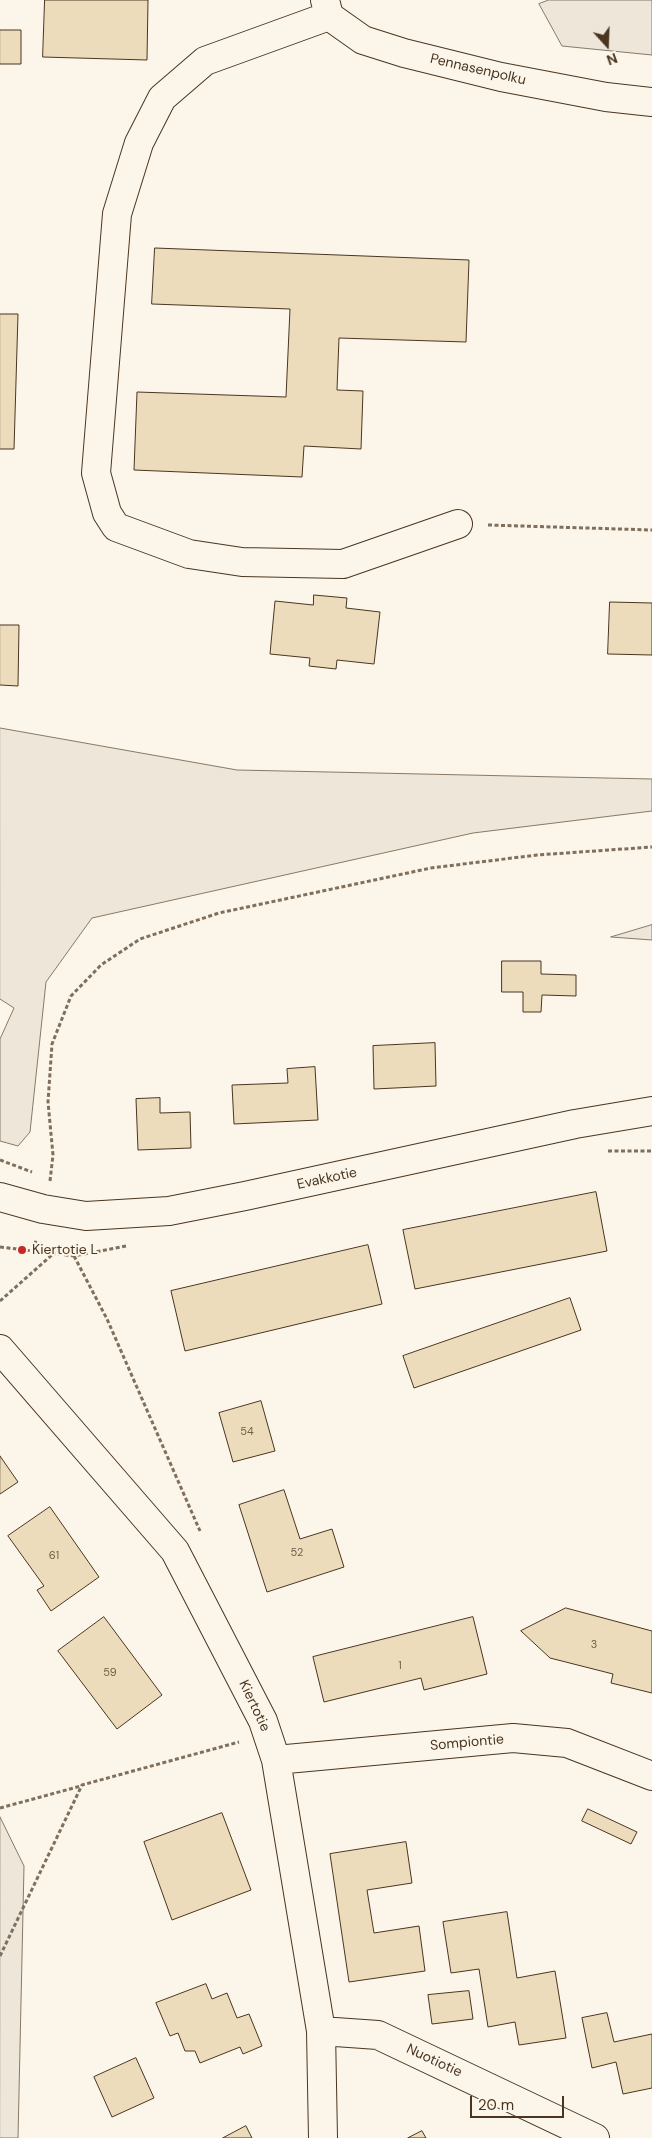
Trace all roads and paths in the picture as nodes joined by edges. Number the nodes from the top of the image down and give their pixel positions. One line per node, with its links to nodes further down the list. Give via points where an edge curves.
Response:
1 (327, 8): 2 (street, Pennasenpolku, via 363,40 404,53 558,88); 3 (street, via 205,61 162,98 139,143 117,214 96,473 106,513 116,527 189,554 242,562 343,564)
2 (652, 102)
3 (458, 524): 4 (path)
4 (652, 530)
5 (652, 847): 10 (path, via 537,855 431,868 219,913 140,939 101,965 71,996 52,1044 48,1102 53,1155)
6 (652, 1111): 12 (street, Evakkotie, via 575,1124 169,1211 86,1216)
7 (0, 1160): 8 (path)
8 (33, 1173)
9 (42, 1176): 10 (path)
10 (50, 1180): 12 (path)
11 (0, 1197): 12 (street, Evakkotie)
12 (43, 1209)
13 (54, 1253): 15 (path)
14 (74, 1256): 17 (path, via 107,1320)
15 (0, 1301)
16 (0, 1349): 18 (street, Kiertotie, via 175,1551)
17 (202, 1537)
18 (268, 1735): 19 (street, Kiertotie); 21 (path)
19 (276, 1760): 20 (street, Sompiontie, via 513,1738 567,1743); 24 (street, Kiertotie)
20 (652, 1776)
21 (82, 1786): 22 (path); 23 (path)
22 (0, 1808)
23 (0, 1956)
24 (321, 2031): 25 (street, Kiertotie); 26 (street, Nuotiotie, via 378,2035)
25 (323, 2138)
26 (595, 2138)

→ **Task brief**
If an entry holds a picture, leave the picture out and repeat the rest exactly.

→ **Solution to the problem**
Trace all roads and paths in the picture as nodes joined by edges. Number the nodes from the top of the image down and give their pixel positions. One line per node, with its links to nodes further down the list. Give via points where an edge curves.
Response:
1 (327, 8): 2 (street, Pennasenpolku, via 363,40 404,53 558,88); 3 (street, via 205,61 162,98 139,143 117,214 96,473 106,513 116,527 189,554 242,562 343,564)
2 (652, 102)
3 (458, 524): 4 (path)
4 (652, 530)
5 (652, 847): 10 (path, via 537,855 431,868 219,913 140,939 101,965 71,996 52,1044 48,1102 53,1155)
6 (652, 1111): 12 (street, Evakkotie, via 575,1124 169,1211 86,1216)
7 (0, 1160): 8 (path)
8 (33, 1173)
9 (42, 1176): 10 (path)
10 (50, 1180): 12 (path)
11 (0, 1197): 12 (street, Evakkotie)
12 (43, 1209)
13 (54, 1253): 15 (path)
14 (74, 1256): 17 (path, via 107,1320)
15 (0, 1301)
16 (0, 1349): 18 (street, Kiertotie, via 175,1551)
17 (202, 1537)
18 (268, 1735): 19 (street, Kiertotie); 21 (path)
19 (276, 1760): 20 (street, Sompiontie, via 513,1738 567,1743); 24 (street, Kiertotie)
20 (652, 1776)
21 (82, 1786): 22 (path); 23 (path)
22 (0, 1808)
23 (0, 1956)
24 (321, 2031): 25 (street, Kiertotie); 26 (street, Nuotiotie, via 378,2035)
25 (323, 2138)
26 (595, 2138)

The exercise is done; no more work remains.